<<<<
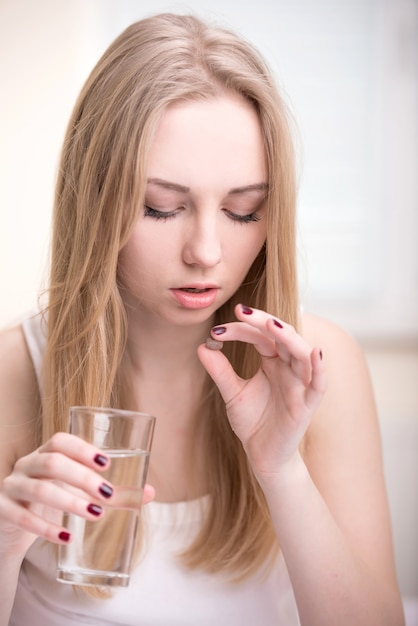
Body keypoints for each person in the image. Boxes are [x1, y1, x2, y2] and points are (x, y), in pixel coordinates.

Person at [0, 11, 404, 626]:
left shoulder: (320, 369)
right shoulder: (12, 373)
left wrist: (281, 470)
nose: (207, 252)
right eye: (162, 208)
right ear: (95, 198)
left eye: (244, 211)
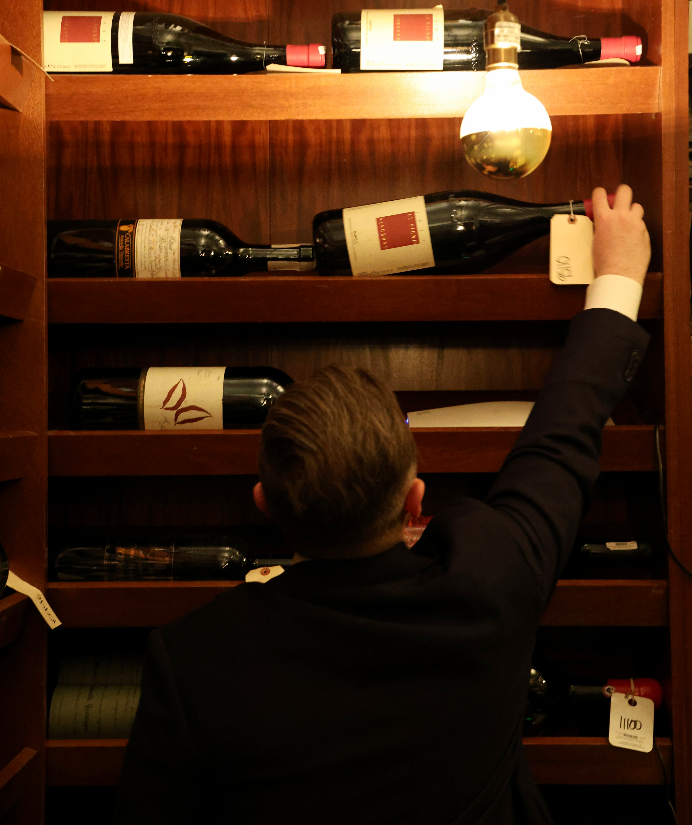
>>>>
_Your goal_.
Your copy of the entries should be exact and free of pictures.

_Task result_.
Body keypoints for each person in the image. Boxes are [x1, y1, x2, y2] and points are (x, y), in pixel coordinates.

Person at [0, 11, 404, 626]:
left shoulder: (320, 369)
right shoulder: (12, 373)
left wrist: (281, 470)
nose: (207, 252)
right eye: (162, 208)
right ear: (95, 198)
left eye: (244, 211)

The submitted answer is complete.